What Are the Expected Production Numbers?

Bitplanet's first phase of operations is expected to produce approximately 7 BTC per month, translating to more than 80 BTC annually. However, the company acknowledged that actual output will depend on equipment uptime and Bitcoin network difficulty, which fluctuates based on the total computing power dedicated to mining across the network.

This production target represents a meaningful addition to Bitplanet's treasury strategy. At current market prices, 80 BTC annually would represent substantial value accumulation, though the company faces operational risks that pure market purchases do not.

How to Understand Bitcoin Mining Economics and Risks

  • Hashprice Environment: The current spot hashprice stands at approximately $28 to $29 per petahash per second (PH/s) per day, roughly 23% below the $36 to $38 range that industry analysts at CoinShares identified in Q1 2026 as near breakeven for many miners. This compressed margin means Bitplanet must operate efficiently to remain profitable.
  • Equipment and Hosting Complexity: Unlike purchasing Bitcoin outright, mining requires Bitplanet to manage mining hardware, hosting arrangements, and ongoing repairs. These operational responsibilities introduce additional risk and complexity compared to treasury-only strategies.
  • Network Difficulty Volatility: Bitcoin's network adjusts mining difficulty every two weeks to maintain a consistent block production rate.
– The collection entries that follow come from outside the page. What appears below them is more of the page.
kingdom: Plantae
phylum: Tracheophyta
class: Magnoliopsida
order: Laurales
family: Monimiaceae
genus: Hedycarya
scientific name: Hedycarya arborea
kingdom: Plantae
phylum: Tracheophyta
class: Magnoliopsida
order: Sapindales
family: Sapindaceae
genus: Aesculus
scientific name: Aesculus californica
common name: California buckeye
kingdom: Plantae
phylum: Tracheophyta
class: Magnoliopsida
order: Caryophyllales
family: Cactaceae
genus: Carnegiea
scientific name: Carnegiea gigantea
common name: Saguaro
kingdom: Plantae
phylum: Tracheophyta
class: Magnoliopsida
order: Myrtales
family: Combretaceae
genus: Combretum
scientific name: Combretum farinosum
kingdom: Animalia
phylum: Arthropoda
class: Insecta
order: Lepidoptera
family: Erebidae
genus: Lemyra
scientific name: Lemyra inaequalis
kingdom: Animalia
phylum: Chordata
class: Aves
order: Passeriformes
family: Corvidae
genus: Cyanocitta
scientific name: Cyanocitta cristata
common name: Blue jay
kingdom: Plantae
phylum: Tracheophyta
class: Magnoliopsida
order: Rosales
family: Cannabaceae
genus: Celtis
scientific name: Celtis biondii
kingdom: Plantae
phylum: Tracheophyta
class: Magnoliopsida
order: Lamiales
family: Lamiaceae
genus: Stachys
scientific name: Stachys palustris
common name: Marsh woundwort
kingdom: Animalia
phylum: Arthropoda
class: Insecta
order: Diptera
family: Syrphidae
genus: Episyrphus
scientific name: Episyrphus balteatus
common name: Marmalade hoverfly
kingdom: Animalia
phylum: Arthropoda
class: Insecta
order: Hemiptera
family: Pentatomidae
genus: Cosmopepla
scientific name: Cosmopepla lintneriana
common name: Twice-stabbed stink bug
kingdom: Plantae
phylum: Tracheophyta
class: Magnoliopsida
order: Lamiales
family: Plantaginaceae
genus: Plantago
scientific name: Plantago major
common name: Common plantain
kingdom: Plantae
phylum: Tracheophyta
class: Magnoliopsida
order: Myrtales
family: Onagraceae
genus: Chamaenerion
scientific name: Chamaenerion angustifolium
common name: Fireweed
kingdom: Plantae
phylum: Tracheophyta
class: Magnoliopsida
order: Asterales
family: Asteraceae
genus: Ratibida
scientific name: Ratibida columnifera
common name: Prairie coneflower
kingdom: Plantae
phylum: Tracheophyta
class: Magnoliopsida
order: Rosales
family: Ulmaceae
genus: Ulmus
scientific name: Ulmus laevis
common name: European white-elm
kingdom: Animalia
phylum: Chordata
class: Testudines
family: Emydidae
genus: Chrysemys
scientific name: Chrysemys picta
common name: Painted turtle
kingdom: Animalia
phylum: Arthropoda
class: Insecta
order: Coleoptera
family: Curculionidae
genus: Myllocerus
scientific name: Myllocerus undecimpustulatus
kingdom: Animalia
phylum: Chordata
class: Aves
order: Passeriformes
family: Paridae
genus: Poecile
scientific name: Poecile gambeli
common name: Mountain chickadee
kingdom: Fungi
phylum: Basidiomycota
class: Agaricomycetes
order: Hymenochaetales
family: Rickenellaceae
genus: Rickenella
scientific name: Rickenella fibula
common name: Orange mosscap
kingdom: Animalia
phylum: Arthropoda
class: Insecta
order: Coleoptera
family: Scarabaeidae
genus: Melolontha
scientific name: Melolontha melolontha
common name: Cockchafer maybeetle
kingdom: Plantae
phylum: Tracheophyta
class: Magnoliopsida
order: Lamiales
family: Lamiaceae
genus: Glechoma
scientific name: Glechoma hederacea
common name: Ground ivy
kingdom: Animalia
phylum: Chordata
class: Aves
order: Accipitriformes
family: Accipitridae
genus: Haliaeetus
When more miners join the network, difficulty increases, reducing rewards per unit of computing power. Bitplanet must account for this variable in its production forecasts.

What Does This Mean for Bitcoin's Institutional Adoption?

Bitplanet's mining expansion signals growing institutional confidence in Bitcoin as a long-term asset. Rather than treating Bitcoin as a speculative holding, the company is building infrastructure to produce it directly. This approach mirrors strategies employed by other major Bitcoin holders who view the asset as a core treasury component.

The partnership with Antalpha, a Nasdaq-listed entity, also reflects how Bitcoin mining is becoming increasingly professionalized and integrated into mainstream corporate finance. South Korean companies have emerged as aggressive players in the Bitcoin treasury space, and Bitplanet's move underscores this regional trend.

Bitplanet's strategy extends beyond simple accumulation. By controlling its own production through mining, the company reduces dependence on market liquidity and pricing dynamics. This vertical integration approach, while riskier operationally, provides greater autonomy over Bitcoin acquisition timing and volume.